### Instruções da tarefa
Transcreva do texto sobre a flotilha para Gaza tudo desde "Israel, por sua" até "em fundo branco.".

### Texto de leitura
Cavalo de Tróia flutuante




E lá foram eles  outra vez. A mais recente tentativa de "salvar Gaza" foram em forma de flotilha: uma espécie de barco do amor, só que com menos romance e mais pretensões geopolíticas. Liderada por um elenco digno de reality show — Greta Thunberg, a eurodeputada recém-coroada Rima Hassan e o ator Liam Cunningham (sim, o de Game of Thrones) —, a embarcação foi amorosamente interceptada pela Marinha israelita antes de conseguir transformar o Mediterrâneo num palco de redenção ativista.

O objetivo da operação? "Levar ajuda humanitária a Gaza", disseram. E que ajuda! Cerca de 20 quilos de comida. Vinte e dois sacos de arroz, três de massa, uma ou duas latas de atum para dar aquele toque gourmet. Um gesto nobre, claro, se estivéssemos a falar de um piquenique. Mas para aliviar uma crise humanitária? Só se fosse para alimentar a gata cá de casa, a INDY. A bordo, para além da ração simbólica, levavam também discursos prontos, câmaras bem posicionadas no tecto da embarcação e uma certeza absoluta: que estavam do lado certo da história, mesmo quando nem sequer  sabem onde fica Gaza no mapa. Foram detidos e serão deportados sem os seus telemóveis atirados borda fora - do plano fazia parte a deportação para dar aquela toque de mártir internacional — rende bem no Instagram.

Israel, por sua vez, não se limitou a deter esses brincalhões. Identificou logo o cérebro por trás da operação: Zaher Birawi, um velho conhecido das autoridades, com ligações ao Hamas desde 2013. Não é exatamente o tipo de padrinho que se quer numa missão humanitária, mas isso parece ser apenas um detalhe técnico para os nossos viajantes. Afinal, que mal pode haver em embarcar numa iniciativa organizada por alguém com currículo terrorista? Se calhar nem viram o rodapé.

Greta, coitada, foi levada a Israel e colocada a assistir a imagens dos massacres cometidos pelo Hamas contra civis israelitas. Um gesto simbólico — mas desta vez por parte de quem leva a segurança a sério. A ideia era simples: mostrar-lhe que o mundo não é feito de binários bonzinhos e malvados, mas sim de complexidades que não cabem num cartaz com letras pretas em fundo branco.

### Informação apresentada
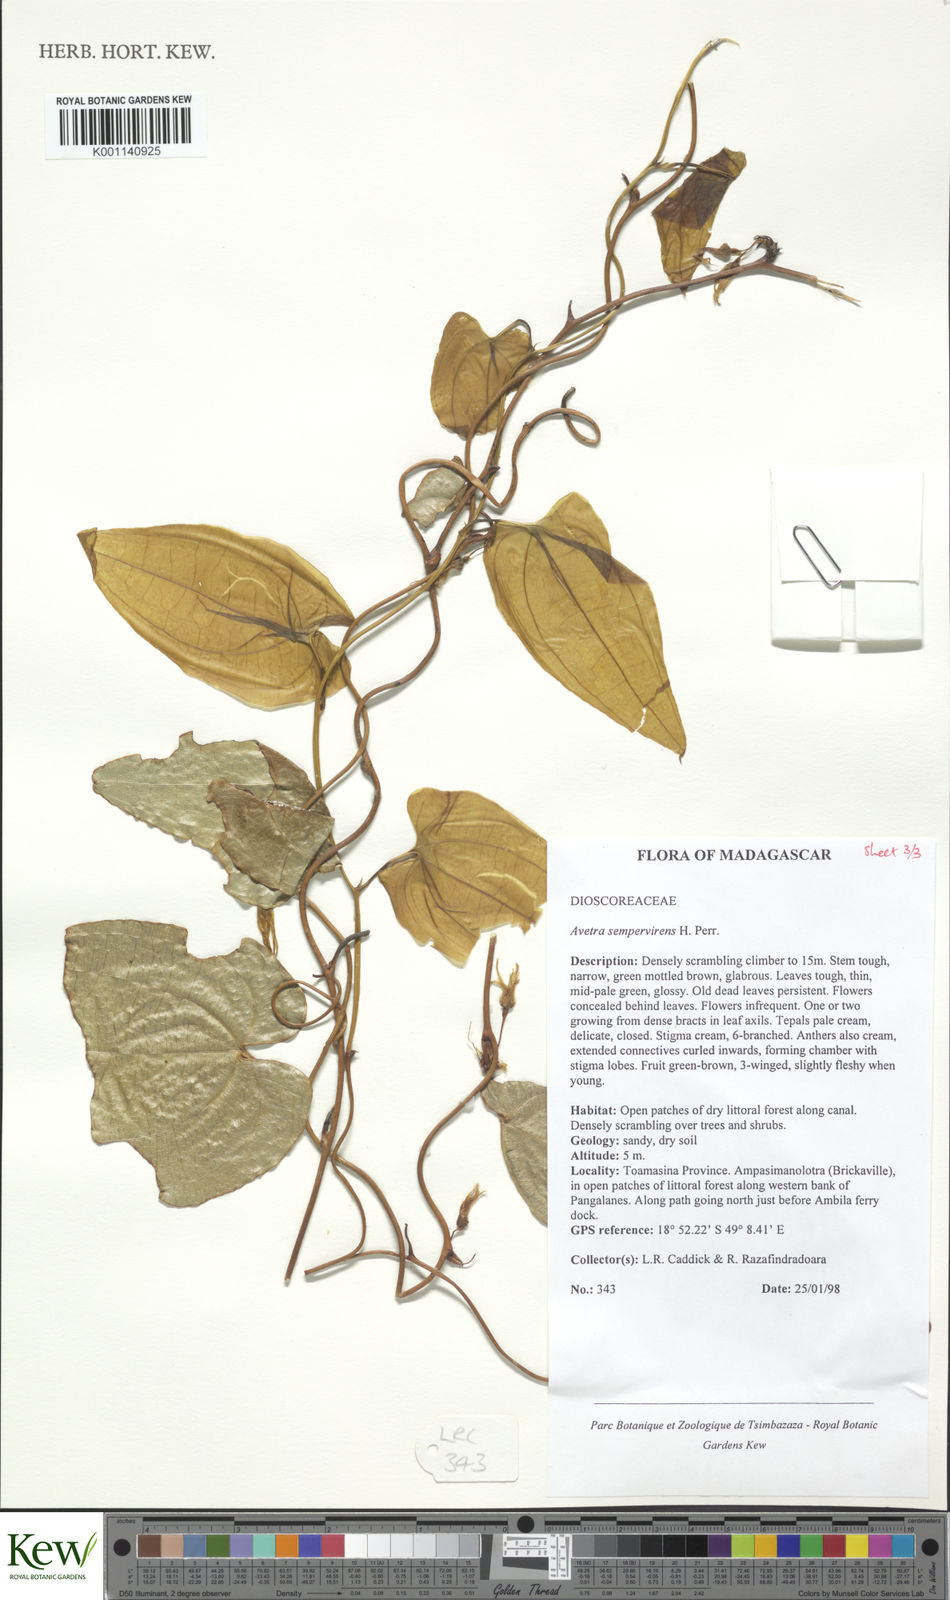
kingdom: Plantae
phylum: Tracheophyta
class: Liliopsida
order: Dioscoreales
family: Dioscoreaceae
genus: Trichopus
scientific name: Trichopus sempervirens
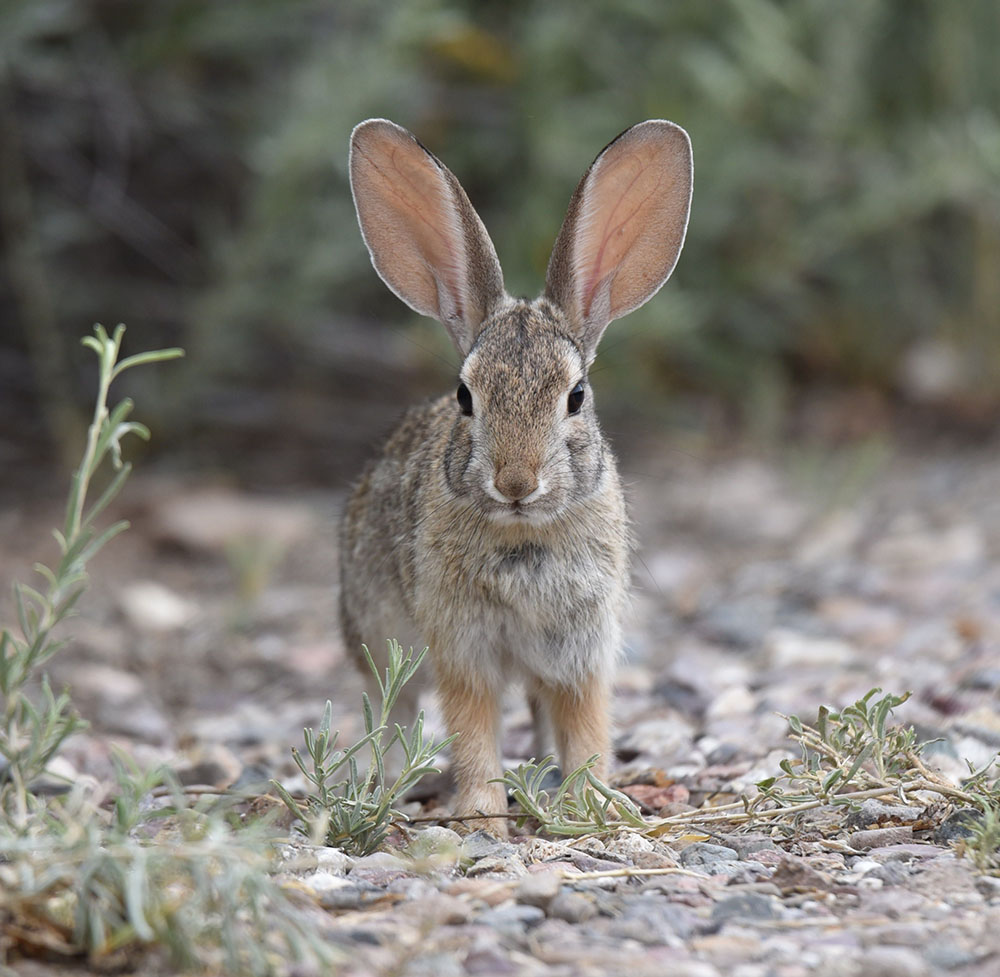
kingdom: Animalia
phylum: Chordata
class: Mammalia
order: Lagomorpha
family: Leporidae
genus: Sylvilagus
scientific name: Sylvilagus audubonii
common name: Desert cottontail
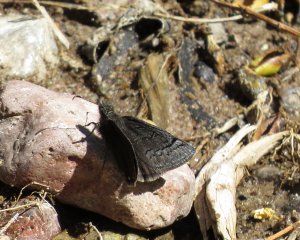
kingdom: Animalia
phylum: Arthropoda
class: Insecta
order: Lepidoptera
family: Hesperiidae
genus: Erynnis
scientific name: Erynnis
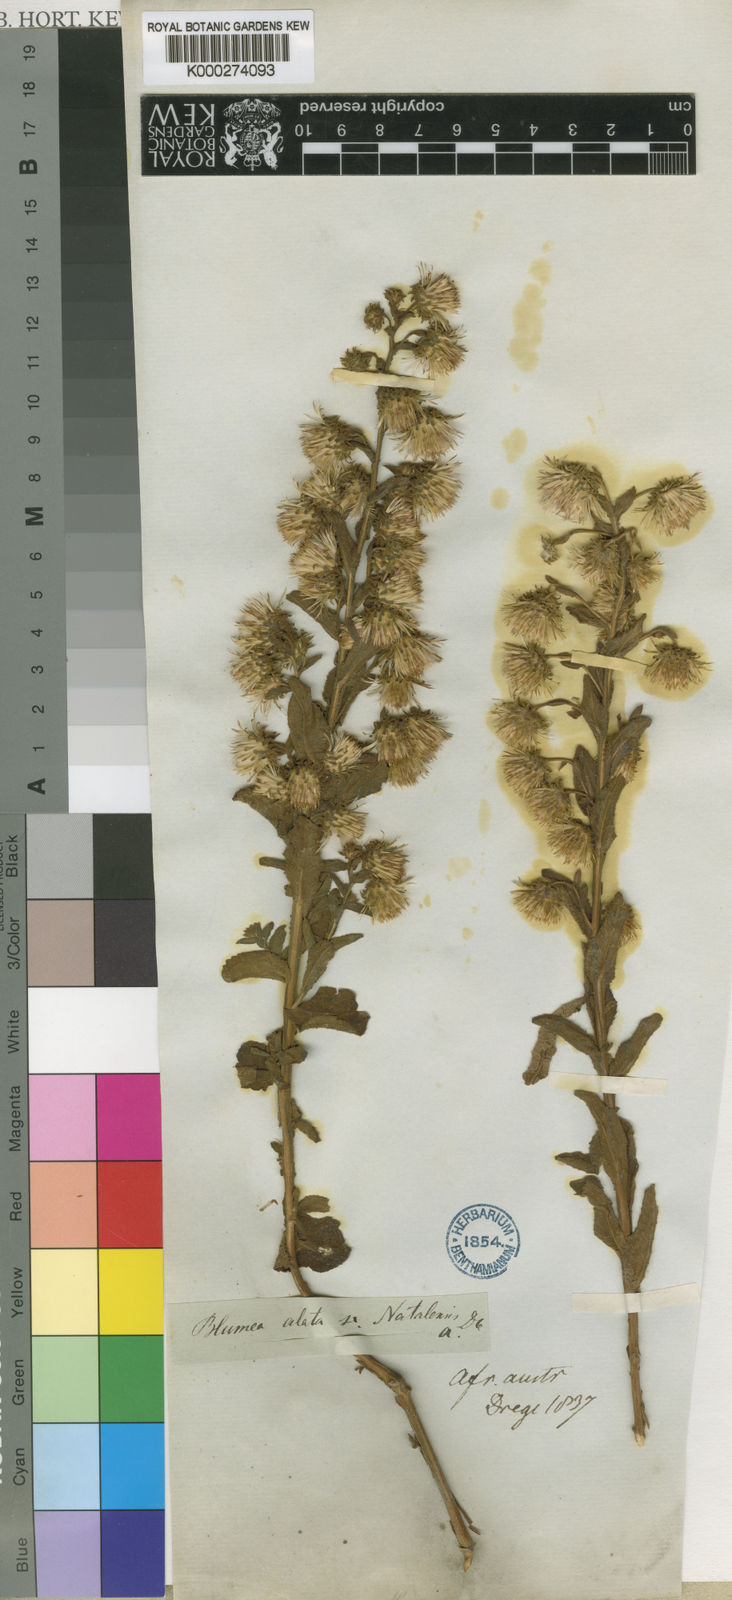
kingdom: Plantae
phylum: Tracheophyta
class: Magnoliopsida
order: Asterales
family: Asteraceae
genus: Laggera
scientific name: Laggera crispata
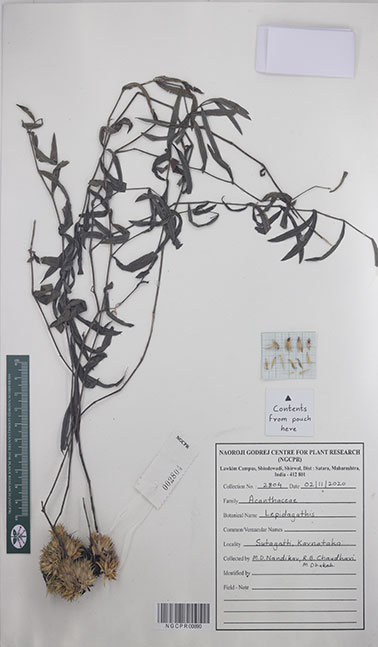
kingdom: Plantae
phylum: Tracheophyta
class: Magnoliopsida
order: Lamiales
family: Acanthaceae
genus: Lepidagathis
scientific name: Lepidagathis cristata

### Solução do exercício
Israel, por sua vez, não se limitou a deter esses brincalhões. Identificou logo o cérebro por trás da operação: Zaher Birawi, um velho conhecido das autoridades, com ligações ao Hamas desde 2013. Não é exatamente o tipo de padrinho que se quer numa missão humanitária, mas isso parece ser apenas um detalhe técnico para os nossos viajantes. Afinal, que mal pode haver em embarcar numa iniciativa organizada por alguém com currículo terrorista? Se calhar nem viram o rodapé.

Greta, coitada, foi levada a Israel e colocada a assistir a imagens dos massacres cometidos pelo Hamas contra civis israelitas. Um gesto simbólico — mas desta vez por parte de quem leva a segurança a sério. A ideia era simples: mostrar-lhe que o mundo não é feito de binários bonzinhos e malvados, mas sim de complexidades que não cabem num cartaz com letras pretas em fundo branco.